• Activity:
Look through the listing below and say how many lines contain the word "cash". Nothing else belongs in the reply.

• Supplied material:
▶

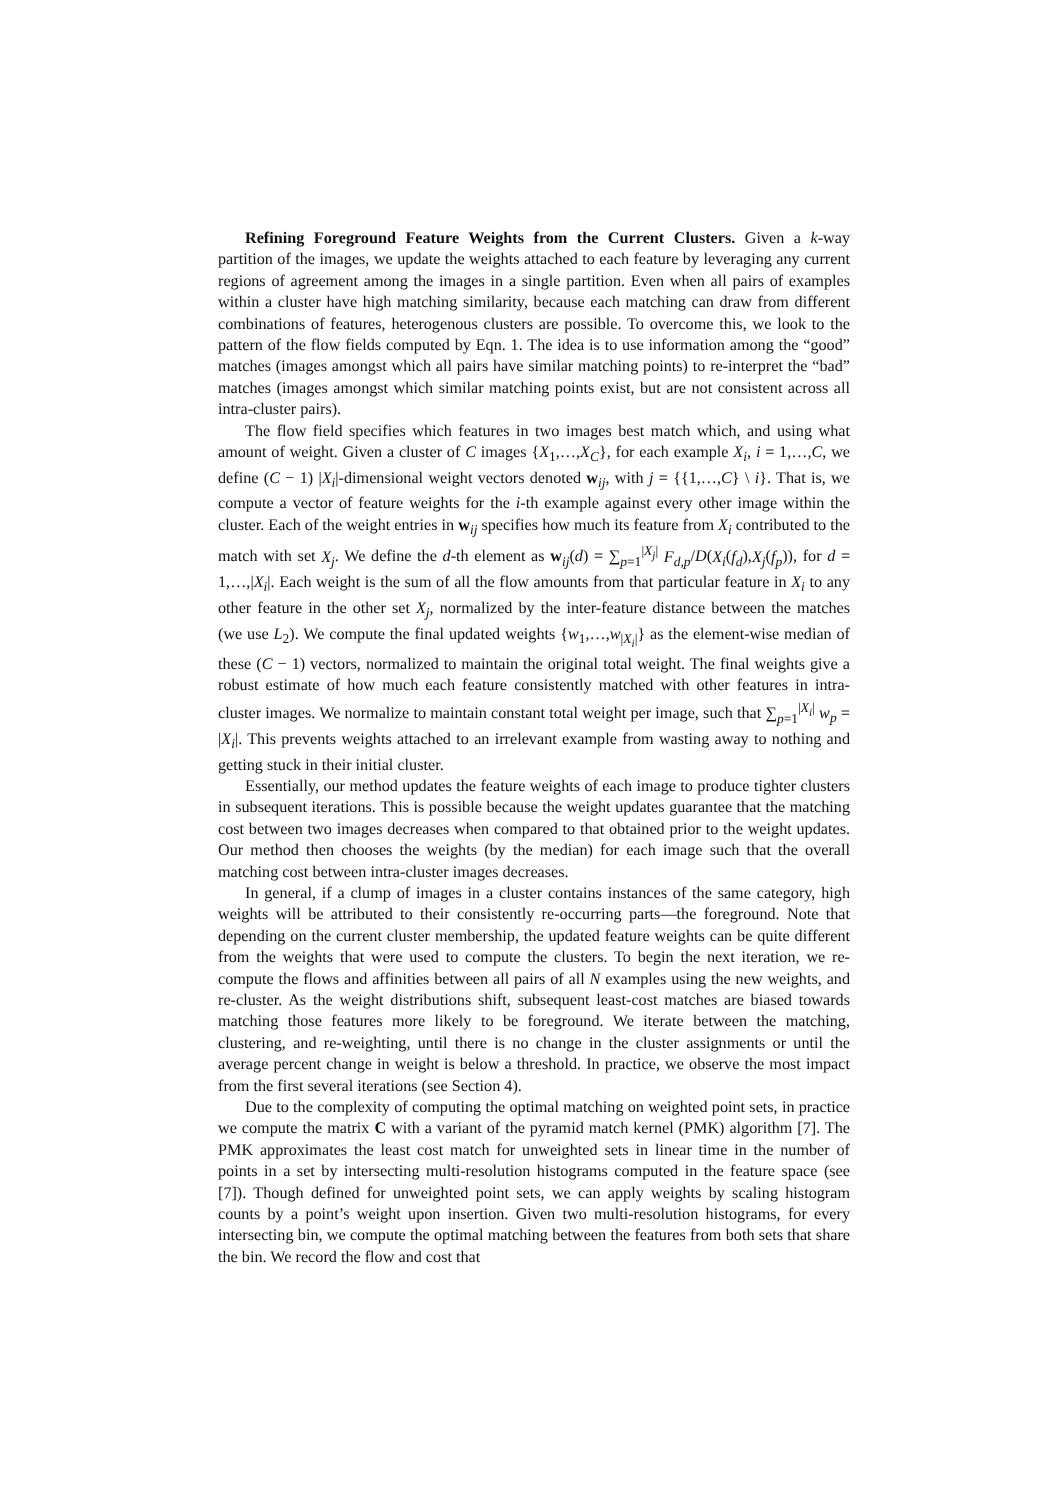Refining Foreground Feature Weights from the Current Clusters. Given a k-way partition of the images, we update the weights attached to each feature by leveraging any current regions of agreement among the images in a single partition. Even when all pairs of examples within a cluster have high matching similarity, because each matching can draw from different combinations of features, heterogenous clusters are possible. To overcome this, we look to the pattern of the flow fields computed by Eqn. 1. The idea is to use information among the “good” matches (images amongst which all pairs have similar matching points) to re-interpret the “bad” matches (images amongst which similar matching points exist, but are not consistent across all intra-cluster pairs).
The flow field specifies which features in two images best match which, and using what amount of weight. Given a cluster of C images {X<sub>1</sub>,…,X<sub>C</sub>}, for each example X<sub>i</sub>, i = 1,…,C, we define (C − 1) |X<sub>i</sub>|-dimensional weight vectors denoted w<sub>ij</sub>, with j = {{1,…,C} \ i}. That is, we compute a vector of feature weights for the i-th example against every other image within the cluster. Each of the weight entries in w<sub>ij</sub> specifies how much its feature from X<sub>i</sub> contributed to the match with set X<sub>j</sub>. We define the d-th element as w<sub>ij</sub>(d) = ∑<sub>p=1</sub><sup>|X<sub>j</sub>|</sup> F<sub>d,p</sub>/D(X<sub>i</sub>(f<sub>d</sub>),X<sub>j</sub>(f<sub>p</sub>)), for d = 1,…,|X<sub>i</sub>|. Each weight is the sum of all the flow amounts from that particular feature in X<sub>i</sub> to any other feature in the other set X<sub>j</sub>, normalized by the inter-feature distance between the matches (we use L<sub>2</sub>). We compute the final updated weights {w<sub>1</sub>,…,w<sub>|X<sub>i</sub>|</sub>} as the element-wise median of these (C − 1) vectors, normalized to maintain the original total weight. The final weights give a robust estimate of how much each feature consistently matched with other features in intra-cluster images. We normalize to maintain constant total weight per image, such that ∑<sub>p=1</sub><sup>|X<sub>i</sub>|</sup> w<sub>p</sub> = |X<sub>i</sub>|. This prevents weights attached to an irrelevant example from wasting away to nothing and getting stuck in their initial cluster.
Essentially, our method updates the feature weights of each image to produce tighter clusters in subsequent iterations. This is possible because the weight updates guarantee that the matching cost between two images decreases when compared to that obtained prior to the weight updates. Our method then chooses the weights (by the median) for each image such that the overall matching cost between intra-cluster images decreases.
In general, if a clump of images in a cluster contains instances of the same category, high weights will be attributed to their consistently re-occurring parts—the foreground. Note that depending on the current cluster membership, the updated feature weights can be quite different from the weights that were used to compute the clusters. To begin the next iteration, we re-compute the flows and affinities between all pairs of all N examples using the new weights, and re-cluster. As the weight distributions shift, subsequent least-cost matches are biased towards matching those features more likely to be foreground. We iterate between the matching, clustering, and re-weighting, until there is no change in the cluster assignments or until the average percent change in weight is below a threshold. In practice, we observe the most impact from the first several iterations (see Section 4).
Due to the complexity of computing the optimal matching on weighted point sets, in practice we compute the matrix C with a variant of the pyramid match kernel (PMK) algorithm [7]. The PMK approximates the least cost match for unweighted sets in linear time in the number of points in a set by intersecting multi-resolution histograms computed in the feature space (see [7]). Though defined for unweighted point sets, we can apply weights by scaling histogram counts by a point’s weight upon insertion. Given two multi-resolution histograms, for every intersecting bin, we compute the optimal matching between the features from both sets that share the bin. We record the flow and cost that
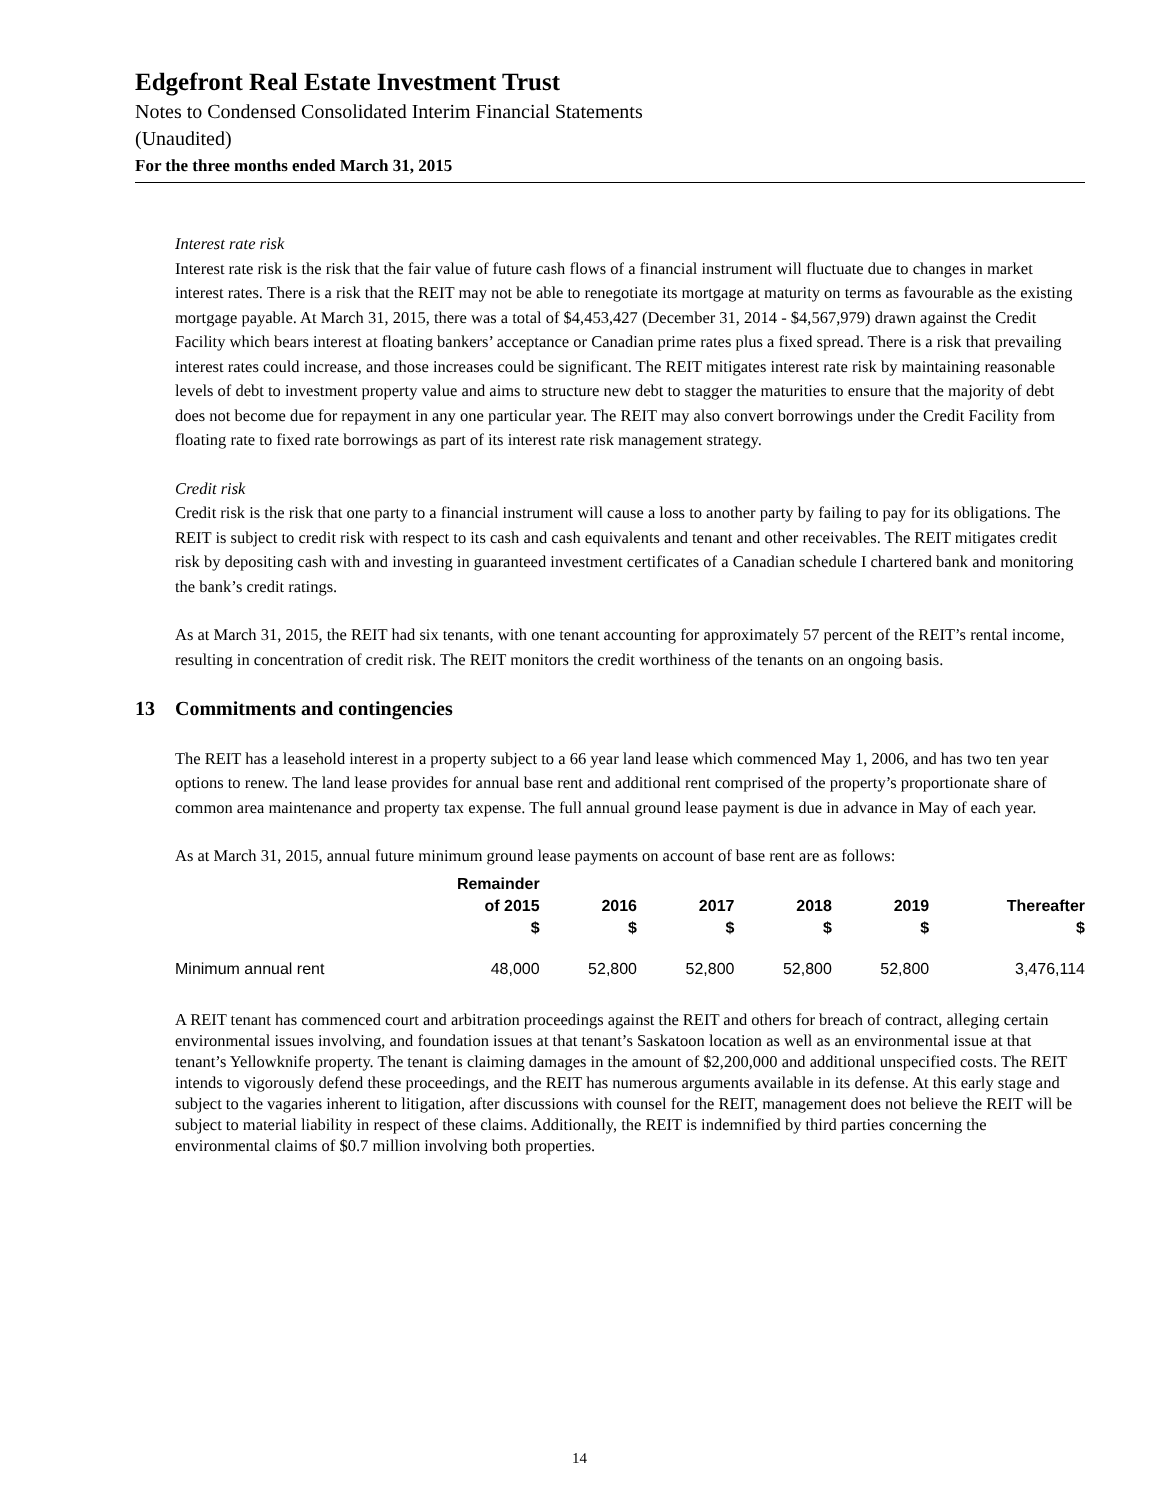Edgefront Real Estate Investment Trust
Notes to Condensed Consolidated Interim Financial Statements
(Unaudited)
For the three months ended March 31, 2015
Interest rate risk
Interest rate risk is the risk that the fair value of future cash flows of a financial instrument will fluctuate due to changes in market interest rates. There is a risk that the REIT may not be able to renegotiate its mortgage at maturity on terms as favourable as the existing mortgage payable. At March 31, 2015, there was a total of $4,453,427 (December 31, 2014 - $4,567,979) drawn against the Credit Facility which bears interest at floating bankers’ acceptance or Canadian prime rates plus a fixed spread. There is a risk that prevailing interest rates could increase, and those increases could be significant. The REIT mitigates interest rate risk by maintaining reasonable levels of debt to investment property value and aims to structure new debt to stagger the maturities to ensure that the majority of debt does not become due for repayment in any one particular year. The REIT may also convert borrowings under the Credit Facility from floating rate to fixed rate borrowings as part of its interest rate risk management strategy.
Credit risk
Credit risk is the risk that one party to a financial instrument will cause a loss to another party by failing to pay for its obligations. The REIT is subject to credit risk with respect to its cash and cash equivalents and tenant and other receivables. The REIT mitigates credit risk by depositing cash with and investing in guaranteed investment certificates of a Canadian schedule I chartered bank and monitoring the bank’s credit ratings.
As at March 31, 2015, the REIT had six tenants, with one tenant accounting for approximately 57 percent of the REIT’s rental income, resulting in concentration of credit risk. The REIT monitors the credit worthiness of the tenants on an ongoing basis.
13 Commitments and contingencies
The REIT has a leasehold interest in a property subject to a 66 year land lease which commenced May 1, 2006, and has two ten year options to renew. The land lease provides for annual base rent and additional rent comprised of the property’s proportionate share of common area maintenance and property tax expense. The full annual ground lease payment is due in advance in May of each year.
As at March 31, 2015, annual future minimum ground lease payments on account of base rent are as follows:
| | Remainder of 2015 $ | 2016 $ | 2017 $ | 2018 $ | 2019 $ | Thereafter $ |
| --- | --- | --- | --- | --- | --- | --- |
| Minimum annual rent | 48,000 | 52,800 | 52,800 | 52,800 | 52,800 | 3,476,114 |
A REIT tenant has commenced court and arbitration proceedings against the REIT and others for breach of contract, alleging certain environmental issues involving, and foundation issues at that tenant’s Saskatoon location as well as an environmental issue at that tenant’s Yellowknife property. The tenant is claiming damages in the amount of $2,200,000 and additional unspecified costs. The REIT intends to vigorously defend these proceedings, and the REIT has numerous arguments available in its defense. At this early stage and subject to the vagaries inherent to litigation, after discussions with counsel for the REIT, management does not believe the REIT will be subject to material liability in respect of these claims. Additionally, the REIT is indemnified by third parties concerning the environmental claims of $0.7 million involving both properties.
14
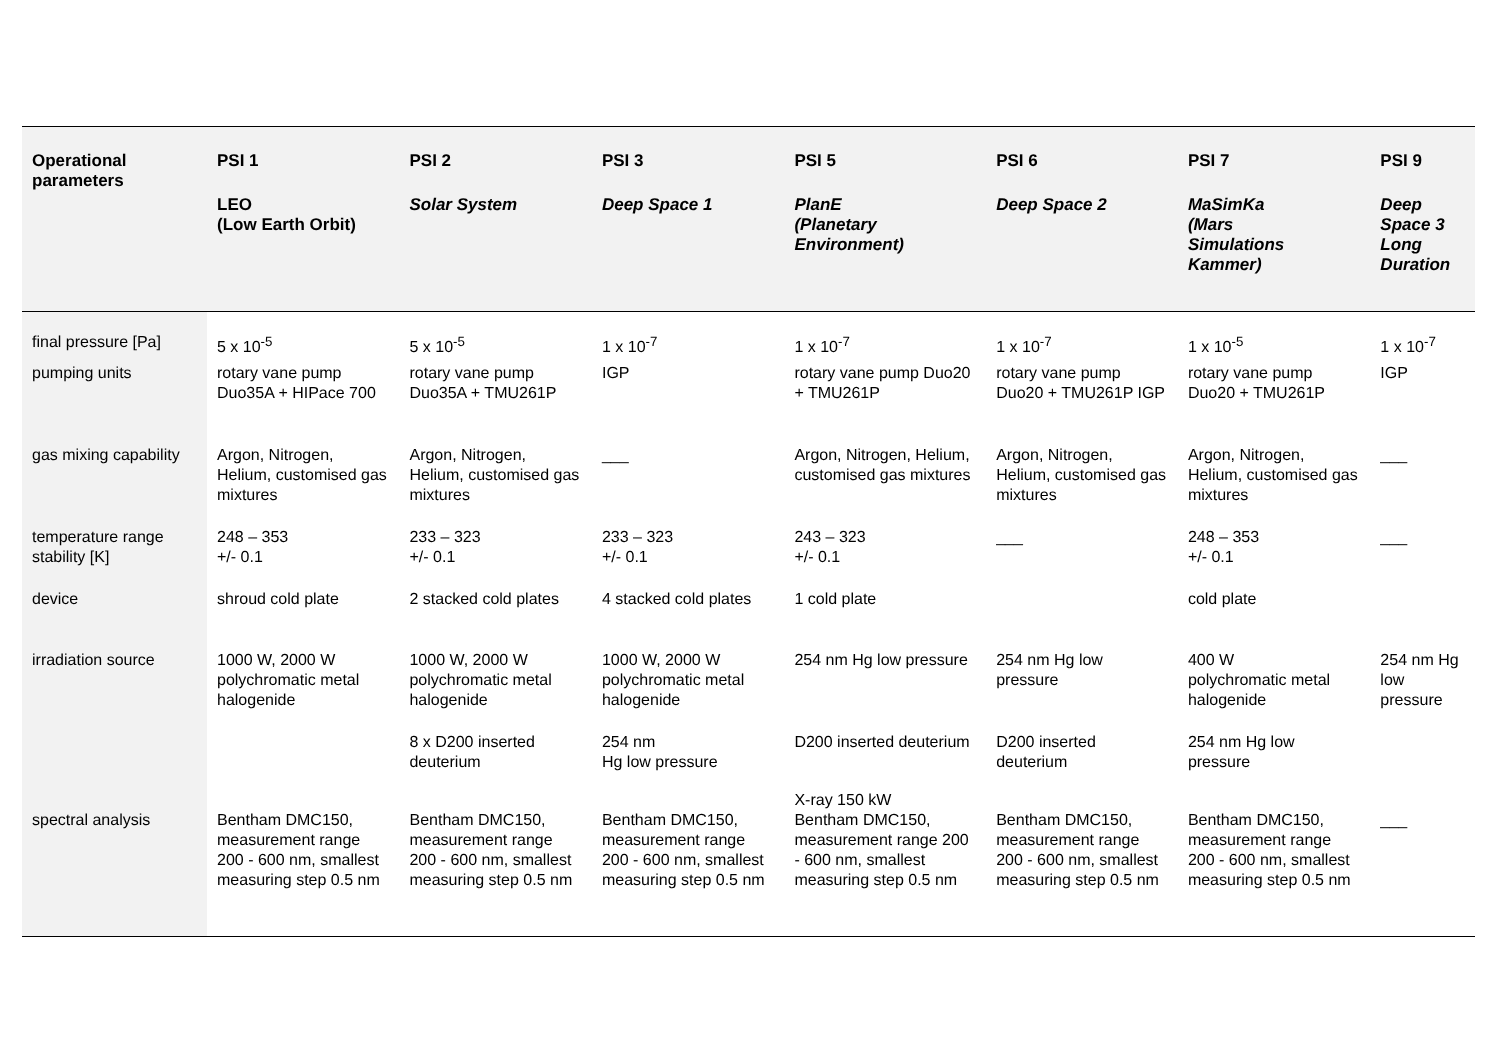| Operational parameters | PSI 1 | PSI 2 | PSI 3 | PSI 5 | PSI 6 | PSI 7 | PSI 9 |
| --- | --- | --- | --- | --- | --- | --- | --- |
| | LEO (Low Earth Orbit) | Solar System | Deep Space 1 | PlanE (Planetary Environment) | Deep Space 2 | MaSimKa (Mars Simulations Kammer) | Deep Space 3 Long Duration |
| final pressure [Pa] | 5 x 10<sup>-5</sup> | 5 x 10<sup>-5</sup> | 1 x 10<sup>-7</sup> | 1 x 10<sup>-7</sup> | 1 x 10<sup>-7</sup> | 1 x 10<sup>-5</sup> | 1 x 10<sup>-7</sup> |
| pumping units | rotary vane pump Duo35A + HIPace 700 | rotary vane pump Duo35A + TMU261P | IGP | rotary vane pump Duo20 + TMU261P | rotary vane pump Duo20 + TMU261P IGP | rotary vane pump Duo20 + TMU261P | IGP |
| gas mixing capability | Argon, Nitrogen, Helium, customised gas mixtures | Argon, Nitrogen, Helium, customised gas mixtures | ___ | Argon, Nitrogen, Helium, customised gas mixtures | Argon, Nitrogen, Helium, customised gas mixtures | Argon, Nitrogen, Helium, customised gas mixtures | ___ |
| temperature range stability [K] | 248 – 353 +/- 0.1 | 233 – 323 +/- 0.1 | 233 – 323 +/- 0.1 | 243 – 323 +/- 0.1 | ___ | 248 – 353 +/- 0.1 | ___ |
| device | shroud cold plate | 2 stacked cold plates | 4 stacked cold plates | 1 cold plate | | cold plate | |
| irradiation source | 1000 W, 2000 W polychromatic metal halogenide | 1000 W, 2000 W polychromatic metal halogenide | 1000 W, 2000 W polychromatic metal halogenide | 254 nm Hg low pressure | 254 nm Hg low pressure | 400 W polychromatic metal halogenide | 254 nm Hg low pressure |
| | | 8 x D200 inserted deuterium | 254 nm Hg low pressure | D200 inserted deuterium | D200 inserted deuterium | 254 nm Hg low pressure | |
| spectral analysis | Bentham DMC150, measurement range 200 - 600 nm, smallest measuring step 0.5 nm | Bentham DMC150, measurement range 200 - 600 nm, smallest measuring step 0.5 nm | Bentham DMC150, measurement range 200 - 600 nm, smallest measuring step 0.5 nm | X-ray 150 kW Bentham DMC150, measurement range 200 - 600 nm, smallest measuring step 0.5 nm | Bentham DMC150, measurement range 200 - 600 nm, smallest measuring step 0.5 nm | Bentham DMC150, measurement range 200 - 600 nm, smallest measuring step 0.5 nm | ___ |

◀

• Solved exercise:
2